I realized 3 problems: 1. I become bored with food easily – I needed new ideas and new recipes to keep me interested in eating clean. Eating clean does not have to be boring. 2. You can’t out exercise a bad diet. I had such a great metabolism in my 20’s my diet never mattered until my body was put thru the ringer with this disease, the drugs, my age etc. so what worked for maintaining my weight back then isn’t going to work now 3. How bad do I want it???
Late in the year when I realized another year was pretty much over, another failed resolution I dedicated myself to eating clean. Dedicated myself to the lifestyle change, no more cheat meals, shortcuts. I committed to making it my LIFE. Look at me now!!!!
It took time, a few fails but I got back up and I know most people struggle with sticking to it. You have to believe in yourself, once you stop eating the bad food you won’t crave it, it’s easy to say no when you eliminate it from your diet.
If I can get up and make it to the gym doped up on Chemo and prednisone you can too.

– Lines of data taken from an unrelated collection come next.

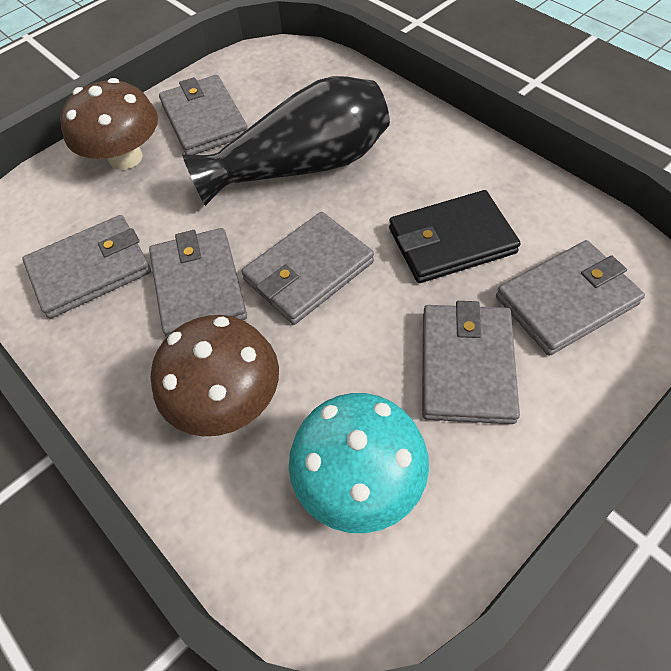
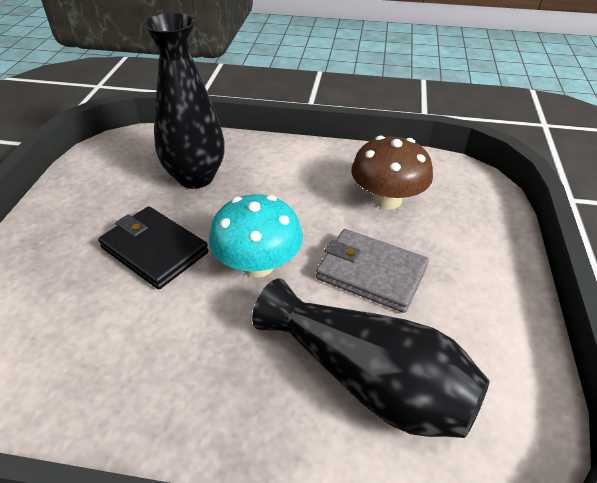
black vase: [182,76,390,206] = 1 -> [143,12,225,189] [252,278,490,438] = 2
brown mushroom: [60,78,158,170] [151,315,279,436] = 2 -> [351,136,433,209] = 1
grey wallet: [22,215,151,319] [149,228,247,337] [159,75,247,155] [241,212,374,325] [422,301,520,424] [496,240,645,356] = 6 -> [316,229,429,313] = 1

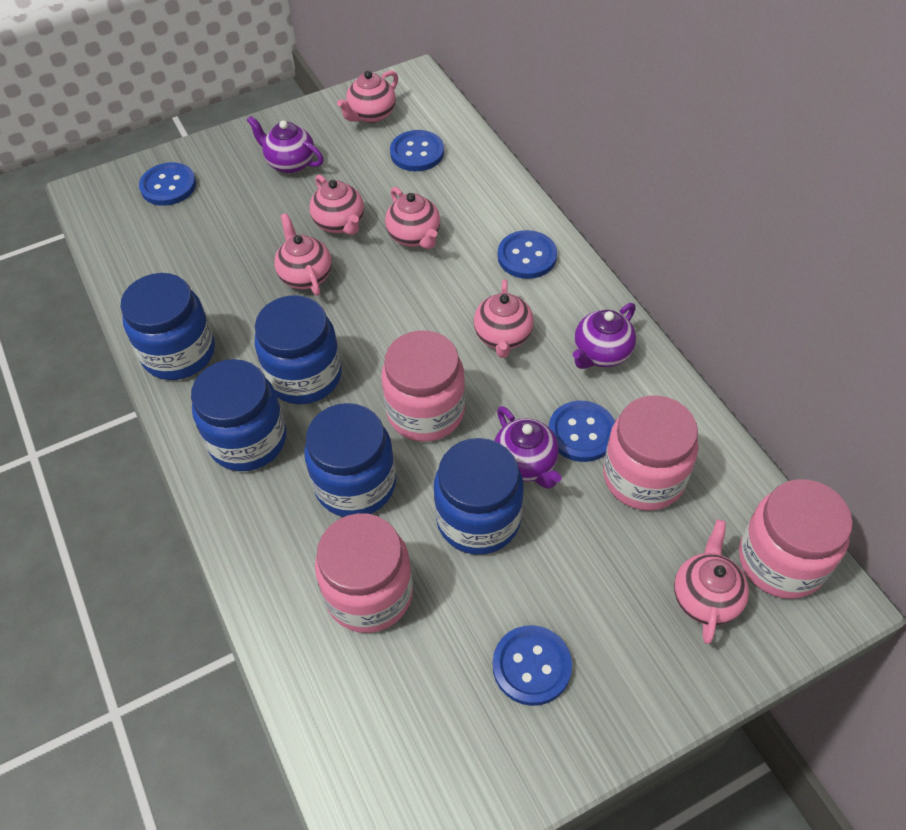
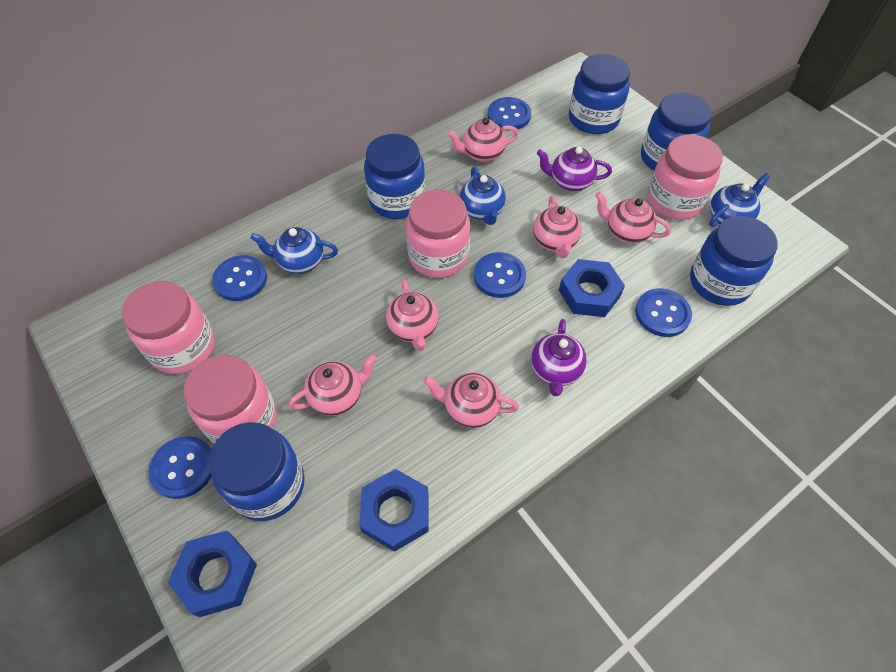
blue nut: none = 0 -> [168,530,257,617] [359,469,429,552] [559,259,625,317] = 3
blue teapot: none = 0 -> [251,227,338,274] [460,167,506,225] [709,173,771,227] = 3
purple teapot: [247,116,324,173] [494,406,562,489] [573,303,636,369] = 3 -> [531,319,587,396] [537,147,612,191] = 2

There really aren’t any excuses! Many people I know probably would have just accepted what the drugs did to them and did nothing about it and stayed 40 pounds overweight…. NOT ME!
Although I am not sure I believe I have what they diagnosed me with I DO BELIEVE that my clean eating and active lifestyle has tremendously helped put whatever it was in remission. I have not seen a symptom since I started this journey. Even when I wasn’t eating the cleanest I still was hitting the gym 5-6 days a week, exercise provides so many benefits to your health outside of just looking great. After researching what I was putting into my body I realized how much inflammation processed and junk foods cause your body. I couldn’t help but to wonder if those foods helped contribute to sparking this disease in my body that I had zero symptoms of before.
My journey took a while I made gains along the way. I wish I would have woke up sooner but typing this now I learned so much about myself during the last few years. I understand what it’s like for other people to stick to the lifestyle change and hope that my story inspires you to give it another shot if you have given up or stay on track if you are wavering. Everyone has to take their own journey when they are ready. People often ask me why I work out so much and why can’t I eat this and that and the simplest answer is I love my body. Trash in will be trash out. I look at how much more energy I have than people 10 years younger than me. I see how well I sleep at night. I love my body and it’s the only one I have so I am determined to take care of it. Most people not in this lifestyle don’t understand and that is why I am so thankful to have found this #fitfam on Instagram. I am so proud of what I have accomplished so far. When I started this journey it was all about losing weight but I have seen some amazing women on IG that have inspired me and now I’m off to shape my body. I’m not done yet!